I respected the traditions but I also had seen enough for people trying to outdo one another when they battled in the parking lot over who had more money and the nicer vehicle, so buying the most expensive bespoke vehicles I could get my hands on made my life a lot easier because I could so easily annoy people.

My entire spending habit was based on what I liked and what would make people shut up.

To each their fucking own.

Getting out of the shower which had barely woken me up I dried off and crossed the room to the double sink which I always thought was funny as no one had ever gotten to use it besides me so it was extremely pointless to have a second sink there.

Maybe one day.

I had taken lessons from being with Sav I wouldn't let another person get close to my heart if they didn't prove to me that they deserved to be in my life. Everyone had to prove themselves and that was now going to be void of preference.

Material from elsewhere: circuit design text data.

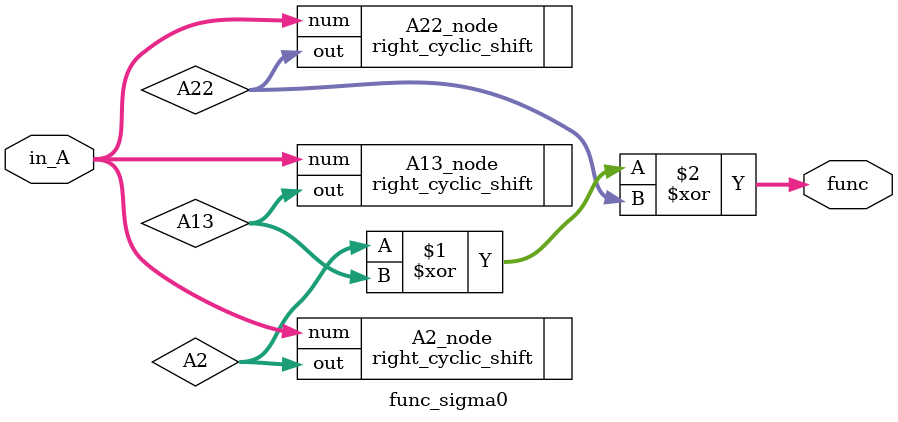
<source format=v>
`timescale 1ns / 1ps
`include "right_cyclic_shift.v"
module func_sigma0(in_A, func);

	input wire[31:0] in_A;
	output wire[31:0] func;
	
	wire[31:0] A2, A13, A22;
	
	right_cyclic_shift #(2) 
	A2_node( .out (A2), .num (in_A));

	right_cyclic_shift #(13) 
	A13_node( .out (A13), .num (in_A));

	right_cyclic_shift #(22) 
	A22_node( .out (A22), .num (in_A));	
	
	assign func = A2 ^ A13 ^ A22;

endmodule

</source>
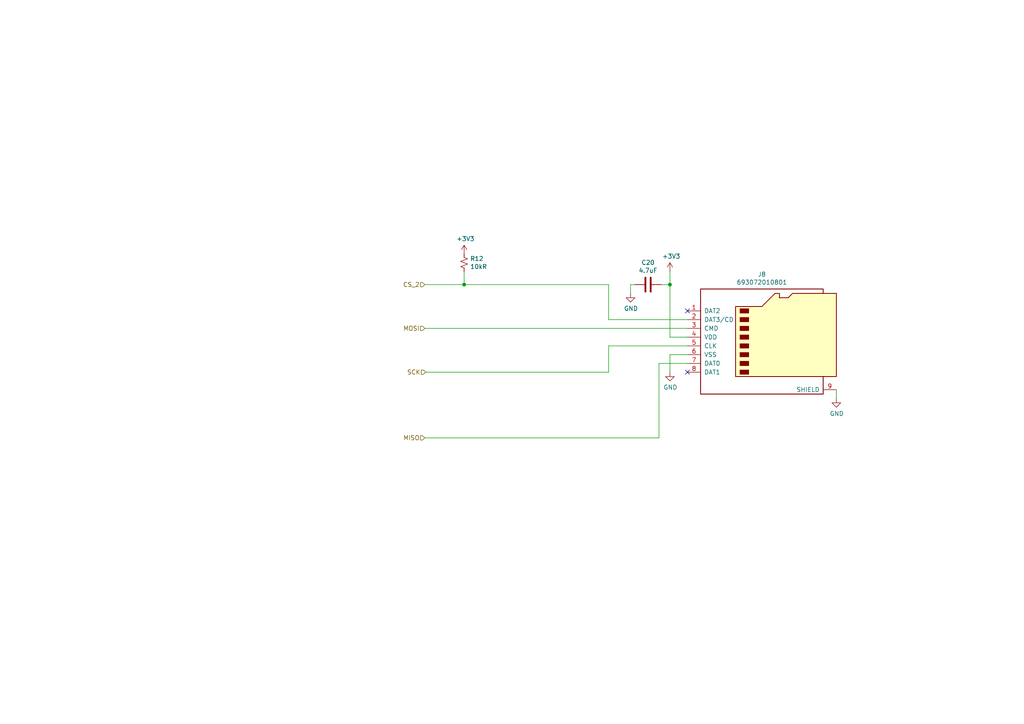
<source format=kicad_sch>
(kicad_sch (version 20211123) (generator eeschema)

  (uuid f66bb685-9833-454c-bf31-b96598f50347)

  (paper "A4")

  

  (junction (at 194.31 82.55) (diameter 0) (color 0 0 0 0)
    (uuid 7043f61a-4f1e-4cab-9031-a6449e41a893)
  )
  (junction (at 134.62 82.55) (diameter 0) (color 0 0 0 0)
    (uuid abfff7e4-4e89-4e2d-816e-624233b98cb4)
  )

  (no_connect (at 199.39 107.95) (uuid 173fd4a7-b485-4e9d-8724-470865466784))
  (no_connect (at 199.39 90.17) (uuid 1a7e7b16-fc7c-4e64-9ace-48cc78112437))

  (wire (pts (xy 134.62 78.74) (xy 134.62 82.55))
    (stroke (width 0) (type default) (color 0 0 0 0))
    (uuid 02491520-945f-40c4-9160-4e5db9ac115d)
  )
  (wire (pts (xy 182.88 82.55) (xy 184.15 82.55))
    (stroke (width 0) (type default) (color 0 0 0 0))
    (uuid 105d44ff-63b9-4299-9078-473af583971a)
  )
  (wire (pts (xy 199.39 105.41) (xy 191.135 105.41))
    (stroke (width 0) (type default) (color 0 0 0 0))
    (uuid 1ae3634a-f90f-4c6a-8ba7-b38f98d4ccb2)
  )
  (wire (pts (xy 194.31 107.95) (xy 194.31 102.87))
    (stroke (width 0) (type default) (color 0 0 0 0))
    (uuid 21ca1c08-b8a3-4bdc-9356-70a4d86ee444)
  )
  (wire (pts (xy 176.53 100.33) (xy 176.53 107.95))
    (stroke (width 0) (type default) (color 0 0 0 0))
    (uuid 312474c5-a081-4cd1-b2e6-730f0718514a)
  )
  (wire (pts (xy 191.77 82.55) (xy 194.31 82.55))
    (stroke (width 0) (type default) (color 0 0 0 0))
    (uuid 341e67eb-d5e1-4cb7-9d11-5aa4ab832a2a)
  )
  (wire (pts (xy 176.53 82.55) (xy 176.53 92.71))
    (stroke (width 0) (type default) (color 0 0 0 0))
    (uuid 44e77d57-d16f-4723-a95f-1ac45276c458)
  )
  (wire (pts (xy 199.39 92.71) (xy 176.53 92.71))
    (stroke (width 0) (type default) (color 0 0 0 0))
    (uuid 5626e5e1-59f4-4773-828e-16057ddc3518)
  )
  (wire (pts (xy 123.19 127) (xy 191.135 127))
    (stroke (width 0) (type default) (color 0 0 0 0))
    (uuid 5fba7ff8-02f1-4ac0-93c4-5bd7becbcf63)
  )
  (wire (pts (xy 191.135 105.41) (xy 191.135 127))
    (stroke (width 0) (type default) (color 0 0 0 0))
    (uuid 7d2422a2-6679-4b2f-b253-47eef0da2414)
  )
  (wire (pts (xy 194.31 97.79) (xy 194.31 82.55))
    (stroke (width 0) (type default) (color 0 0 0 0))
    (uuid a08c061a-7f5b-4909-b673-0d0a59a012a3)
  )
  (wire (pts (xy 123.444 107.95) (xy 176.53 107.95))
    (stroke (width 0) (type default) (color 0 0 0 0))
    (uuid a9573b65-99e2-4b1d-bc11-425f3ef28790)
  )
  (wire (pts (xy 134.62 82.55) (xy 123.19 82.55))
    (stroke (width 0) (type default) (color 0 0 0 0))
    (uuid abe3c03e-744a-4406-8e50-6a10745f0c43)
  )
  (wire (pts (xy 194.31 102.87) (xy 199.39 102.87))
    (stroke (width 0) (type default) (color 0 0 0 0))
    (uuid b1731e91-7698-42fa-ad60-5c60fdd0e1fc)
  )
  (wire (pts (xy 242.57 113.03) (xy 242.57 115.57))
    (stroke (width 0) (type default) (color 0 0 0 0))
    (uuid b4fbe1fb-a9a3-4020-9a82-d3fa1900cd85)
  )
  (wire (pts (xy 176.53 100.33) (xy 199.39 100.33))
    (stroke (width 0) (type default) (color 0 0 0 0))
    (uuid ce55d4e5-cb2b-4927-9979-4a7fc840f632)
  )
  (wire (pts (xy 134.62 82.55) (xy 176.53 82.55))
    (stroke (width 0) (type default) (color 0 0 0 0))
    (uuid d771e94e-0f74-4731-86f5-86187afaa8f6)
  )
  (wire (pts (xy 182.88 85.09) (xy 182.88 82.55))
    (stroke (width 0) (type default) (color 0 0 0 0))
    (uuid d8d71ad3-6fd1-4a98-9c1f-70c4fbf3d1d1)
  )
  (wire (pts (xy 123.19 95.25) (xy 199.39 95.25))
    (stroke (width 0) (type default) (color 0 0 0 0))
    (uuid d977a94d-6c9a-43b3-ae85-8020f05b746b)
  )
  (wire (pts (xy 194.31 82.55) (xy 194.31 78.74))
    (stroke (width 0) (type default) (color 0 0 0 0))
    (uuid de438bc3-2eba-4b9f-95e9-35ce5db157f6)
  )
  (wire (pts (xy 199.39 97.79) (xy 194.31 97.79))
    (stroke (width 0) (type default) (color 0 0 0 0))
    (uuid fcb4f52a-a6cb-4ca0-970a-4c8a2c0f3942)
  )

  (hierarchical_label "MOSI" (shape input) (at 123.19 95.25 180)
    (effects (font (size 1.27 1.27)) (justify right))
    (uuid 100847e3-630c-4c13-ba45-180e92370805)
  )
  (hierarchical_label "SCK" (shape input) (at 123.444 107.95 180)
    (effects (font (size 1.27 1.27)) (justify right))
    (uuid 2edc487e-09a5-4e4e-9675-a7b323f56380)
  )
  (hierarchical_label "MISO" (shape input) (at 123.19 127 180)
    (effects (font (size 1.27 1.27)) (justify right))
    (uuid a43f2e19-4e11-4e86-a12a-58a691d6df28)
  )
  (hierarchical_label "CS_2" (shape input) (at 123.19 82.55 180)
    (effects (font (size 1.27 1.27)) (justify right))
    (uuid d23840a6-3c61-45ca-968a-bc57332fd7a4)
  )

  (symbol (lib_id "Connector:Micro_SD_Card") (at 222.25 97.79 0) (unit 1)
    (in_bom yes) (on_board yes)
    (uuid 00000000-0000-0000-0000-00005b9d7e5b)
    (property "Reference" "J8" (id 0) (at 220.98 79.5782 0))
    (property "Value" "693072010801" (id 1) (at 220.98 81.8896 0))
    (property "Footprint" "Payload2020_custom:microSD_Molex_WM6698CT-ND" (id 2) (at 251.46 90.17 0)
      (effects (font (size 1.27 1.27)) hide)
    )
    (property "Datasheet" "http://katalog.we-online.de/em/datasheet/693072010801.pdf" (id 3) (at 222.25 97.79 0)
      (effects (font (size 1.27 1.27)) hide)
    )
    (pin "1" (uuid 814acf01-f2d5-48dc-8858-cf982710b307))
    (pin "2" (uuid 8b156c2e-bd37-47a0-8dca-d41e5e5b0533))
    (pin "3" (uuid a42b045d-6822-4be5-a001-84f288168357))
    (pin "4" (uuid 5522b1b4-56d0-4c10-aa65-1b720faed05a))
    (pin "5" (uuid 0ca69a16-eeee-4b88-9415-cde7ae285a53))
    (pin "6" (uuid 6fb7ae0a-3718-4e37-ace4-d431e2f33bd4))
    (pin "7" (uuid 245907dc-edc3-459a-b5bb-786bdfb7f7d6))
    (pin "8" (uuid 91e10751-4ec1-46bf-a92e-db104cd58ba1))
    (pin "9" (uuid 5fea5002-c0e5-4b3e-b9f2-ff10cbf469a9))
  )

  (symbol (lib_id "power:+3.3V") (at 194.31 78.74 0) (unit 1)
    (in_bom yes) (on_board yes)
    (uuid 00000000-0000-0000-0000-00005b9d7fba)
    (property "Reference" "#PWR057" (id 0) (at 194.31 82.55 0)
      (effects (font (size 1.27 1.27)) hide)
    )
    (property "Value" "+3.3V" (id 1) (at 194.691 74.3458 0))
    (property "Footprint" "" (id 2) (at 194.31 78.74 0)
      (effects (font (size 1.27 1.27)) hide)
    )
    (property "Datasheet" "" (id 3) (at 194.31 78.74 0)
      (effects (font (size 1.27 1.27)) hide)
    )
    (pin "1" (uuid 7e32ed45-0222-408e-92db-69334f454ca6))
  )

  (symbol (lib_id "Device:C") (at 187.96 82.55 270) (unit 1)
    (in_bom yes) (on_board yes)
    (uuid 00000000-0000-0000-0000-00005b9d8023)
    (property "Reference" "C20" (id 0) (at 187.96 76.1492 90))
    (property "Value" "4.7uF" (id 1) (at 187.96 78.4606 90))
    (property "Footprint" "Capacitor_SMD:C_0805_2012Metric_Pad1.18x1.45mm_HandSolder" (id 2) (at 184.15 83.5152 0)
      (effects (font (size 1.27 1.27)) hide)
    )
    (property "Datasheet" "~" (id 3) (at 187.96 82.55 0)
      (effects (font (size 1.27 1.27)) hide)
    )
    (pin "1" (uuid 3a4b4a5a-b655-4af1-bd36-d2d6e147b65f))
    (pin "2" (uuid b0b4726e-2db0-44b7-89f9-18ddacbccb83))
  )

  (symbol (lib_id "power:GND") (at 182.88 85.09 0) (unit 1)
    (in_bom yes) (on_board yes)
    (uuid 00000000-0000-0000-0000-00005b9d80dc)
    (property "Reference" "#PWR056" (id 0) (at 182.88 91.44 0)
      (effects (font (size 1.27 1.27)) hide)
    )
    (property "Value" "GND" (id 1) (at 183.007 89.4842 0))
    (property "Footprint" "" (id 2) (at 182.88 85.09 0)
      (effects (font (size 1.27 1.27)) hide)
    )
    (property "Datasheet" "" (id 3) (at 182.88 85.09 0)
      (effects (font (size 1.27 1.27)) hide)
    )
    (pin "1" (uuid 240d78ab-d958-4f05-8955-733b624dd479))
  )

  (symbol (lib_id "power:GND") (at 194.31 107.95 0) (unit 1)
    (in_bom yes) (on_board yes)
    (uuid 00000000-0000-0000-0000-00005b9d81f6)
    (property "Reference" "#PWR058" (id 0) (at 194.31 114.3 0)
      (effects (font (size 1.27 1.27)) hide)
    )
    (property "Value" "GND" (id 1) (at 194.437 112.3442 0))
    (property "Footprint" "" (id 2) (at 194.31 107.95 0)
      (effects (font (size 1.27 1.27)) hide)
    )
    (property "Datasheet" "" (id 3) (at 194.31 107.95 0)
      (effects (font (size 1.27 1.27)) hide)
    )
    (pin "1" (uuid 01c77afb-e89e-40e7-a53d-122b5fbbff86))
  )

  (symbol (lib_id "power:GND") (at 242.57 115.57 0) (unit 1)
    (in_bom yes) (on_board yes)
    (uuid 00000000-0000-0000-0000-000060c1ce1d)
    (property "Reference" "#PWR023" (id 0) (at 242.57 121.92 0)
      (effects (font (size 1.27 1.27)) hide)
    )
    (property "Value" "GND" (id 1) (at 242.697 119.9642 0))
    (property "Footprint" "" (id 2) (at 242.57 115.57 0)
      (effects (font (size 1.27 1.27)) hide)
    )
    (property "Datasheet" "" (id 3) (at 242.57 115.57 0)
      (effects (font (size 1.27 1.27)) hide)
    )
    (pin "1" (uuid f9964e79-7d5e-4075-b9a0-e8b603de3ab5))
  )

  (symbol (lib_id "power:+3.3V") (at 134.62 73.66 0) (unit 1)
    (in_bom yes) (on_board yes)
    (uuid a02685dd-d915-4b16-805e-6e2e51bcfd93)
    (property "Reference" "#PWR0101" (id 0) (at 134.62 77.47 0)
      (effects (font (size 1.27 1.27)) hide)
    )
    (property "Value" "+3.3V" (id 1) (at 135.001 69.2658 0))
    (property "Footprint" "" (id 2) (at 134.62 73.66 0)
      (effects (font (size 1.27 1.27)) hide)
    )
    (property "Datasheet" "" (id 3) (at 134.62 73.66 0)
      (effects (font (size 1.27 1.27)) hide)
    )
    (pin "1" (uuid 4e33add5-8994-4bfc-b11b-4ed7b1094c2b))
  )

  (symbol (lib_id "Device:R_Small_US") (at 134.62 76.2 0) (unit 1)
    (in_bom yes) (on_board yes)
    (uuid e60e3564-d0f2-457d-a6f9-892f2bd8c64b)
    (property "Reference" "R12" (id 0) (at 136.3472 75.0316 0)
      (effects (font (size 1.27 1.27)) (justify left))
    )
    (property "Value" "10kR" (id 1) (at 136.3472 77.343 0)
      (effects (font (size 1.27 1.27)) (justify left))
    )
    (property "Footprint" "Resistor_SMD:R_0805_2012Metric_Pad1.20x1.40mm_HandSolder" (id 2) (at 134.62 76.2 0)
      (effects (font (size 1.27 1.27)) hide)
    )
    (property "Datasheet" "~" (id 3) (at 134.62 76.2 0)
      (effects (font (size 1.27 1.27)) hide)
    )
    (pin "1" (uuid 329efc2c-41f7-472d-9e53-28d0850cc93b))
    (pin "2" (uuid 0f0b13c7-380b-467e-92ce-2b9bc37a2ca1))
  )
)

</source>
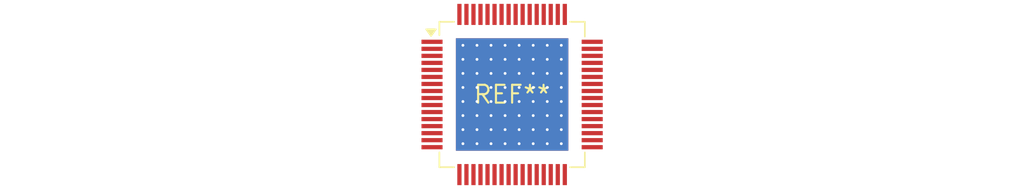
<source format=kicad_pcb>
(kicad_pcb (version 20240108) (generator pcbnew)

  (general
    (thickness 1.6)
  )

  (paper "A4")
  (layers
    (0 "F.Cu" signal)
    (31 "B.Cu" signal)
    (32 "B.Adhes" user "B.Adhesive")
    (33 "F.Adhes" user "F.Adhesive")
    (34 "B.Paste" user)
    (35 "F.Paste" user)
    (36 "B.SilkS" user "B.Silkscreen")
    (37 "F.SilkS" user "F.Silkscreen")
    (38 "B.Mask" user)
    (39 "F.Mask" user)
    (40 "Dwgs.User" user "User.Drawings")
    (41 "Cmts.User" user "User.Comments")
    (42 "Eco1.User" user "User.Eco1")
    (43 "Eco2.User" user "User.Eco2")
    (44 "Edge.Cuts" user)
    (45 "Margin" user)
    (46 "B.CrtYd" user "B.Courtyard")
    (47 "F.CrtYd" user "F.Courtyard")
    (48 "B.Fab" user)
    (49 "F.Fab" user)
    (50 "User.1" user)
    (51 "User.2" user)
    (52 "User.3" user)
    (53 "User.4" user)
    (54 "User.5" user)
    (55 "User.6" user)
    (56 "User.7" user)
    (57 "User.8" user)
    (58 "User.9" user)
  )

  (setup
    (pad_to_mask_clearance 0)
    (pcbplotparams
      (layerselection 0x00010fc_ffffffff)
      (plot_on_all_layers_selection 0x0000000_00000000)
      (disableapertmacros false)
      (usegerberextensions false)
      (usegerberattributes false)
      (usegerberadvancedattributes false)
      (creategerberjobfile false)
      (dashed_line_dash_ratio 12.000000)
      (dashed_line_gap_ratio 3.000000)
      (svgprecision 4)
      (plotframeref false)
      (viasonmask false)
      (mode 1)
      (useauxorigin false)
      (hpglpennumber 1)
      (hpglpenspeed 20)
      (hpglpendiameter 15.000000)
      (dxfpolygonmode false)
      (dxfimperialunits false)
      (dxfusepcbnewfont false)
      (psnegative false)
      (psa4output false)
      (plotreference false)
      (plotvalue false)
      (plotinvisibletext false)
      (sketchpadsonfab false)
      (subtractmaskfromsilk false)
      (outputformat 1)
      (mirror false)
      (drillshape 1)
      (scaleselection 1)
      (outputdirectory "")
    )
  )

  (net 0 "")

  (footprint "HTQFP-64-1EP_10x10mm_P0.5mm_EP8x8mm_Mask4.4x4.4mm_ThermalVias" (layer "F.Cu") (at 0 0))

)

</source>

Letting out a sigh as I stared at myself I walked out and into the closet where I picked out a pair of black jeans and a red Tom Ford hoodie. Most of my clothing was designer I just had the labels removed because I believed that an outfit was always about how it looked not who made it.

Also old money keeps who they have clothing from a secret.

I mixed new and old traditions, I hated the showiness of the world now so I thought I can either be annoyed by it or make everyone shut up, one or the other.

Styling my hair even though no one would see it I left my bedroom knowing that if I stayed I'd end up doing viceful things to pass the time, and I'd again only recently kicked that habit.

Getting downstairs I made myself coffee, and began going through the process of making pancakes. Over the years I either remembered the recipe's I made or knew how to experiment well enough to make something taste good.

I also began wondering what I'd do today. Technically my LaFerrari needed to be topped up on oil, and the door hinge needed to be greased so I had my work cut out for me.